While China's inflation level is not putting the brakes on the central bank's more relaxed monetary stance, financial authorities may tend to rely more on the fiscal side to help ease economic downward pressure in the future, according to analysts and experts.

Inflation data from the National Bureau of Statistics released earlier this month indicated little pressure ahead for China to pump more money to support the economy, as the consumer price index in October rose 2.5 percent, well below the government's target ceiling of 3 percent for 2018, and the producer price index climbed 3.3 percent in October from a year earlier amid sluggish demand.

Nevertheless, "the space on the monetary side is limited as we need to stick to our efforts to contain the leveraging ratio, while the room for fiscal action is larger-more tax cuts, especially in value-added tax, and a reduction in social security contributions can soothe economic concerns," said Ma Jun, an advisor to the People's Bank of China, in an interview with China Daily, adding to signs that the financial regulators do not intend to change course from current deleveraging moves.

[Liu Lunan/China Daily]

While the central bank has lowered the reserve requirement ratio four times since the beginning of the year, a relatively mild increase in aggregated social financing in recent months adds more strains, as the supply of credit remained clogged, in particular for small and medium-sized enterprises.

Fiscal policy is expected to be the key focus of the next round of counter-cyclical adjustment, which can be fur-ther expanded through more tax cuts for corporate sectors, wrote economists with China International Capital Corporation in a note.

The fiscal deficit rate is expected to increase by around 1.5 percentage points in 2019 compared to this year's level, they said.

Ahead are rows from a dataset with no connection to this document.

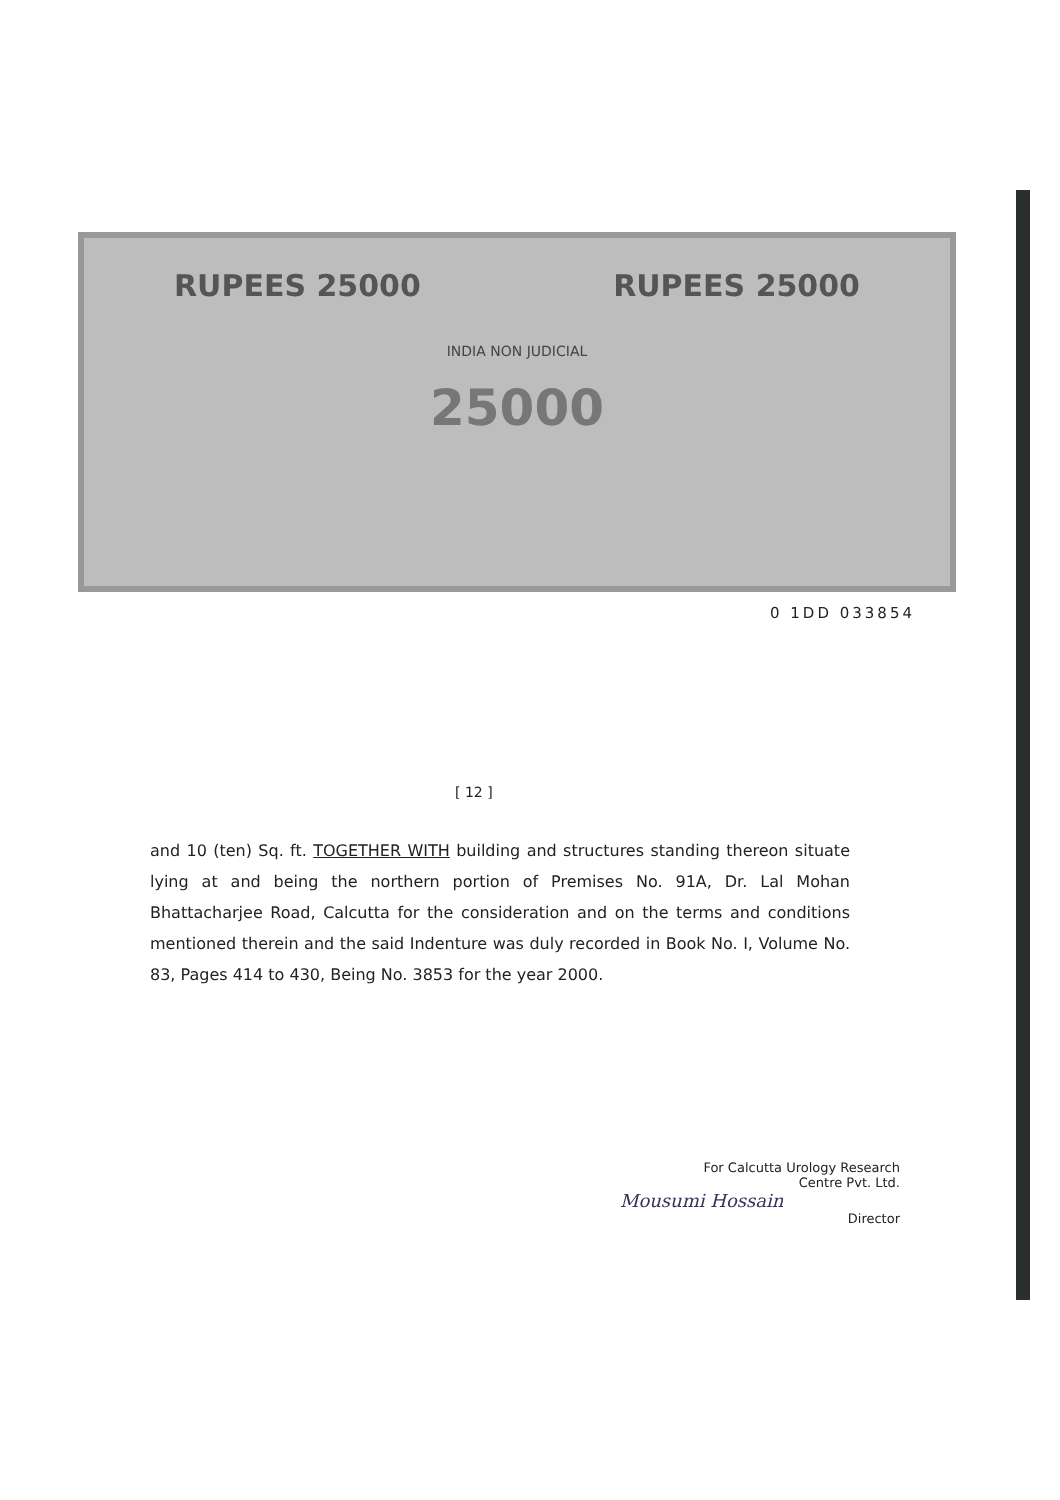RUPEES 25000 RUPEES 25000
INDIA NON JUDICIAL
25000
0 1DD 033854
[ 12 ]
and 10 (ten) Sq. ft. TOGETHER WITH building and structures standing thereon situate lying at and being the northern portion of Premises No. 91A, Dr. Lal Mohan Bhattacharjee Road, Calcutta for the consideration and on the terms and conditions mentioned therein and the said Indenture was duly recorded in Book No. I, Volume No. 83, Pages 414 to 430, Being No. 3853 for the year 2000.
For Calcutta Urology Research
Centre Pvt. Ltd.
Mousumi Hossain
Director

China lowered its fiscal deficit target to 2.6 percent of GDP for 2018 at the beginning of the year, down by 0.4 percentage points compared with 2017.

"The government has already made adjustments on the monetary side, keeping liquidity relatively loose and has been very much tolerant of the fluctuation of the yuan's exchange rate," said Zhang Bin, a senior researcher with China Finance 40 Forum, a non-government think tank.

Zhang added that there can be more space to let fiscal policy play a more important role to help reduce downward economic pressure, and expanding more channels for infrastructure projects in a more "proactive way".

Such efforts, expanding more viable channels to raise money, are quite crucial to soothe downward concerns at the time when the government has closed the door on illegal financing for infrastructure projects.